Les succès de la campagne de 1636 avaient été mêlés de revers, et lorsque l'année suivante les Impériaux envahirent la Picardie, Richelieu

eut, dit-on, un moment de doute et d'effroi ; il voyait Paris prêt à se révolter, les provinces agitées, la noblesse malveillante, le peuple aigri par l'aggravation des impôts.

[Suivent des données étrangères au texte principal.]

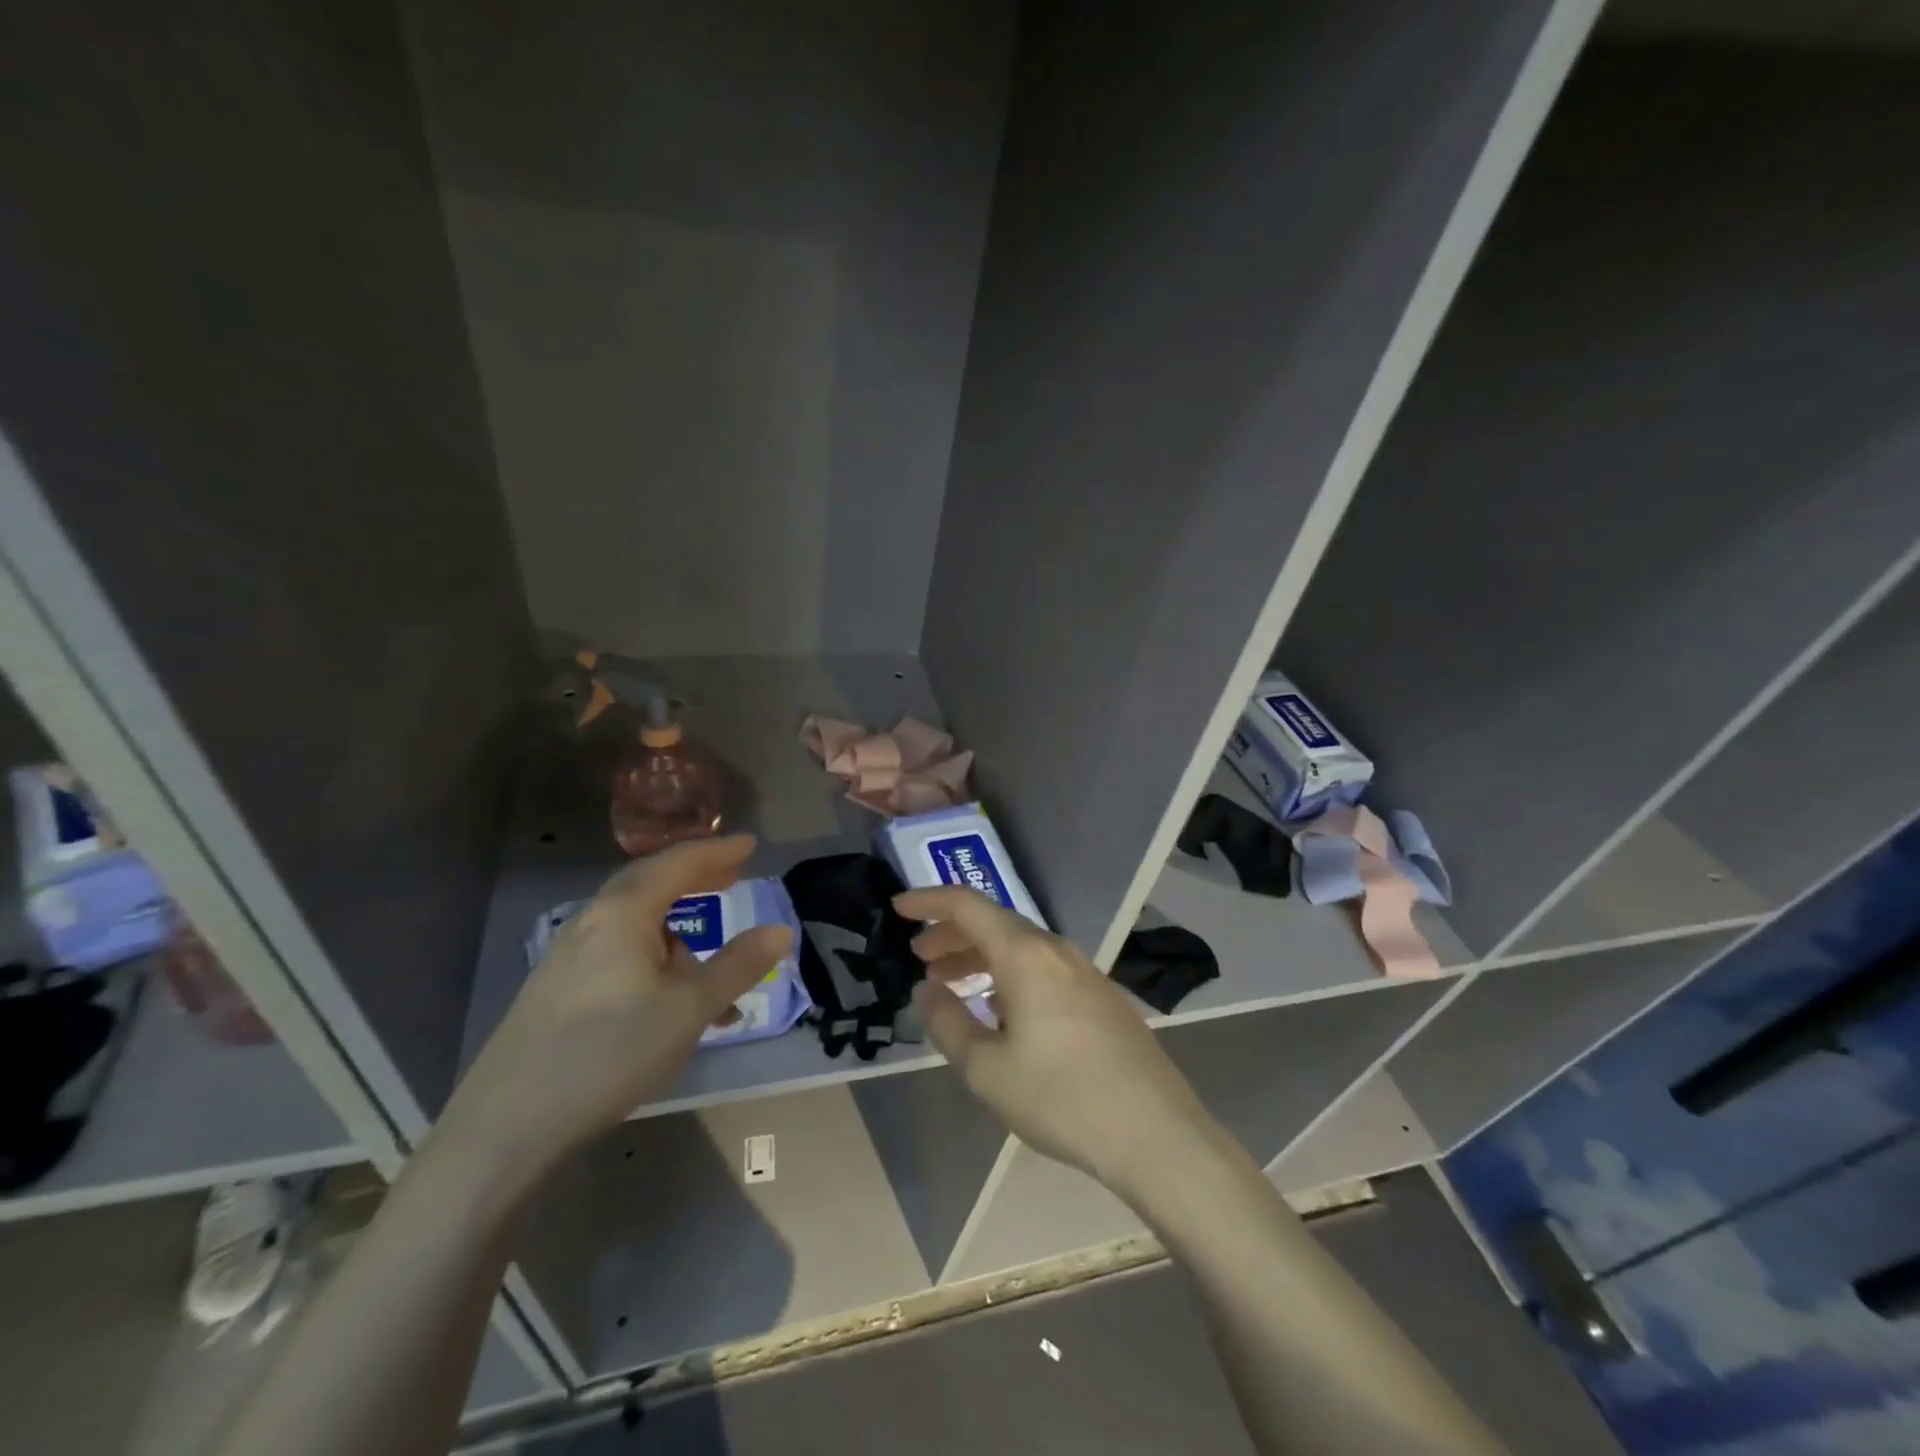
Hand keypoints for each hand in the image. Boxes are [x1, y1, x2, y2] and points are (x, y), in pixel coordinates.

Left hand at [442, 836, 791, 1177]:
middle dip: (694, 880)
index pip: (677, 864)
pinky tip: (666, 1002)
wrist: (505, 1127)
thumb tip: (780, 931)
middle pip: (649, 884)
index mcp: (622, 914)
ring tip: (709, 969)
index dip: (717, 852)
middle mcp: (591, 923)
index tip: (750, 844)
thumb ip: (737, 966)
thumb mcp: (688, 1010)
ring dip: (676, 932)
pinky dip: (652, 960)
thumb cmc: (609, 1053)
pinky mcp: (554, 991)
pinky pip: (617, 954)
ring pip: (633, 925)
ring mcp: (566, 958)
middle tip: (731, 878)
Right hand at [900, 886, 1221, 1199]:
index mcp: (1025, 955)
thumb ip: (948, 1023)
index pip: (968, 906)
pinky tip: (1000, 1009)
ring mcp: (1084, 972)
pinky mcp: (1101, 997)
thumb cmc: (1062, 1099)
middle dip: (952, 934)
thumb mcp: (988, 1070)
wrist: (1156, 1133)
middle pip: (995, 924)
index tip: (899, 908)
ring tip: (951, 983)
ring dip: (980, 956)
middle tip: (920, 956)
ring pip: (1020, 947)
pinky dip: (1009, 974)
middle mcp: (1055, 951)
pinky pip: (1043, 968)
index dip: (929, 900)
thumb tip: (929, 992)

Les paysans du Poitou, de l'Angoumois et de la Saintonge, où renaissait constamment l'irritante question de la gabelle, étaient en insurrection, et avaient à leur tête un frère du malheureux Chalais. La capitale du Bas-Poitou était mécontente, et de sourds grondements annonçaient un nouvel orage.
Richelieu

songea alors à s'attacher la bourgeoisie du seul centre important de la Vendée, et cette année mémo (1636) il décida l'établissement d'un présidial à Fontenay ; mais ce projet fut momentanément abandonné à la suite des instantes représentations faites au nom des habitants de Poitiers, par le médecin du cardinal, Citoys, dont le dernier descendant mâle est mort à Saint-Vincent-Puymaufrais en 1879. Plus tard l'édit de création fut rendu, puis retiré, et ce ne fut qu'au mois de mars 1644 que Fontenay, déjà siège royal, eut son présidial à la suite des instantes démarches de François Brisson, sénéchal de Fontenay.
Mais cette concession, ou plutôt cette faveur n'avait guère modifié les dispositions des campagnes, qui à l'exemple de celles de la Guyenne s'insurgèrent encore en 1636 et 1637 contre les impôts et les percepteurs. On vit sous les armes plusieurs milliers de paysans, parmi lesquels beaucoup d'anciens soldats, mais l'attitude énergique du duc de La Valette, lieutenant général de Guyenne, et celle de l'intendant du Poitou, firent mettre bas les armes à ces nouveaux « croquants ».